Many insects contribute to the spread of pathogenic microorganisms among different hosts. Bacteria from the genus Erwinia, in particular, depend on insects to spread between plants and cause the soft rot disease (characterized by the softening/rotting of the plant tissues), which affects many crops around the world. The bacterium Erwinia carotovora interacts with each of its hosts through the production of different factors. When infecting plants, like the potato plant, produces proteins that degrade the stiff cell wall, softening the tissues and allowing their invasion. On the other hand, when infecting one of its vectors, the fly Drosophila melanogaster, triggers the expression of virulence factors that allow the transient colonization of the gut. Previous studies showed that, during plant infection, this bacterium monitors its cell density and activates the expression of proteins that soften the tissues in response to quorum sensing. Quorum sensing is a specific type of cell communication, used to synchronize gene expression in bacterial populations according to their cell density.

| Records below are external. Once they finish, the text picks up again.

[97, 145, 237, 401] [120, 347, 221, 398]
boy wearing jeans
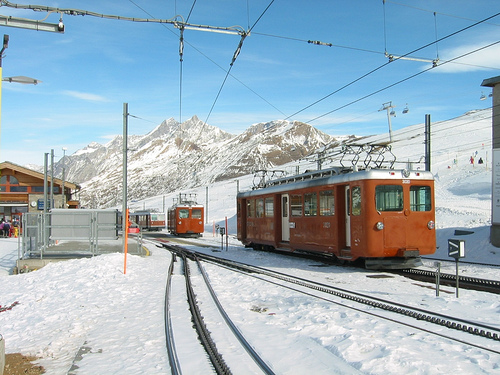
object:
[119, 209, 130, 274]
pole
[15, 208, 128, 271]
enclosure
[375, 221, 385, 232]
lights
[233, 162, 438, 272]
train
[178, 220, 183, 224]
lights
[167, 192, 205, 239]
train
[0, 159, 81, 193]
roof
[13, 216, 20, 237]
people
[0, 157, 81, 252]
station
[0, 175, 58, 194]
windows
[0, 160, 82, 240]
building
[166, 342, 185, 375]
edge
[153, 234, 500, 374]
rail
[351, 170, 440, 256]
front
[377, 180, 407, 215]
window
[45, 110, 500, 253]
mountain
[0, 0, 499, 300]
background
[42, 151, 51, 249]
poles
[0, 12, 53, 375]
side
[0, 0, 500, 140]
wires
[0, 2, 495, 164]
sky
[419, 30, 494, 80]
clouds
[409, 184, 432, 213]
windshield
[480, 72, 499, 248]
tower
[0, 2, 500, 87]
ski lift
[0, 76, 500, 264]
distance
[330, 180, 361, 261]
entrance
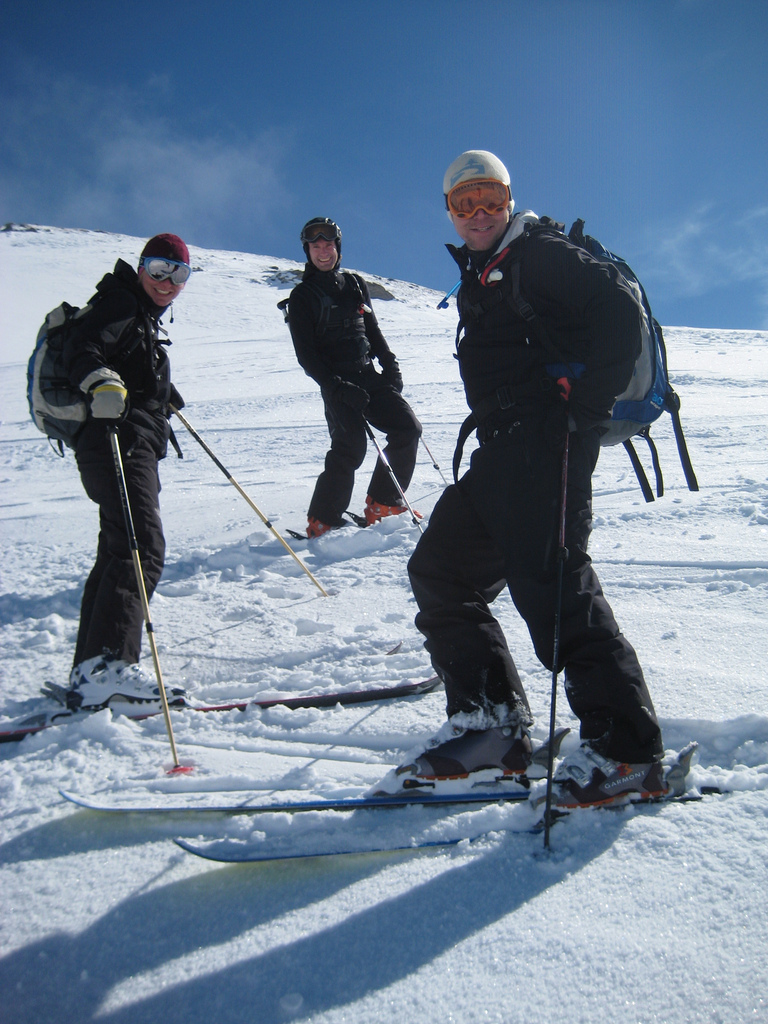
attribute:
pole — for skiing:
[527, 396, 584, 877]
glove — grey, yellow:
[75, 343, 160, 417]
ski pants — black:
[69, 444, 172, 656]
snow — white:
[9, 220, 761, 1022]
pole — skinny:
[533, 448, 604, 802]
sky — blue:
[541, 96, 624, 189]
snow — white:
[541, 842, 742, 967]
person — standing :
[402, 131, 691, 806]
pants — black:
[60, 469, 228, 848]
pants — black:
[78, 425, 152, 665]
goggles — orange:
[448, 182, 526, 229]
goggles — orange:
[440, 190, 514, 230]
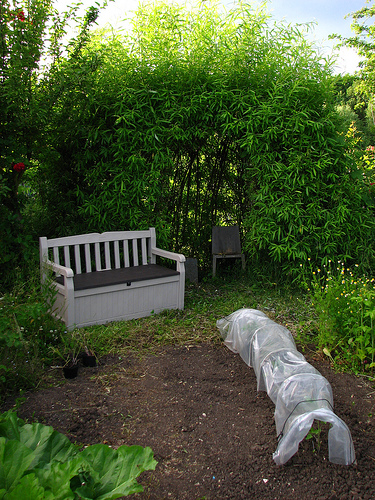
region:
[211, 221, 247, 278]
a brown chair under tree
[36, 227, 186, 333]
a bench with storage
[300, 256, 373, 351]
a plant with small flowers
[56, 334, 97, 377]
two pots of plants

Given the importance of quorum sensing for the interaction of the bacterium Erwinia carotovora with plants, researchers from Instituto Gulbenkian de Ciência (IGC) aimed at understanding if it was also crucial for the interaction with the insect vector Drosophila melanogaster. “We found that the strategies employed by this bacterium to infect its vector are activated according to the population density in response to the molecules of quorum sensing. Like this, the expression of the necessary factors for the interaction with the vector are independent of its presence, suggesting an anticipatory strategy that should favour a stronger interaction between the bacterium and the vector”, explains Filipe Vieira, main author of the study.
“Despite the need of different factors for this bacterium to interact with each host, we saw that when it reaches its quorum in the plant, both the plant and insect virulence factors are activated even in the absence of the insect. We think that this kind of simultaneous regulation is important for the transmission between different hosts”, explains Karina Xavier, IGC principal investigator and head of the team that conducted this research. Luís Teixeira, co-author of the study, adds that “this might be a mechanism that allows bacteria to anticipate and prepare to infect insects that are attracted by the rotting tissues of the plants.”
This study highlights the idea that, throughout evolution, organisms can reuse the same regulation pathways to activate new functions, used in different contexts, like the example of this bacterium and its ability to infect different hosts. A better understanding of the genetic regulation behind these phenomena can reveal a lot more similarities and propel new global strategies to prevent vector-borne diseases.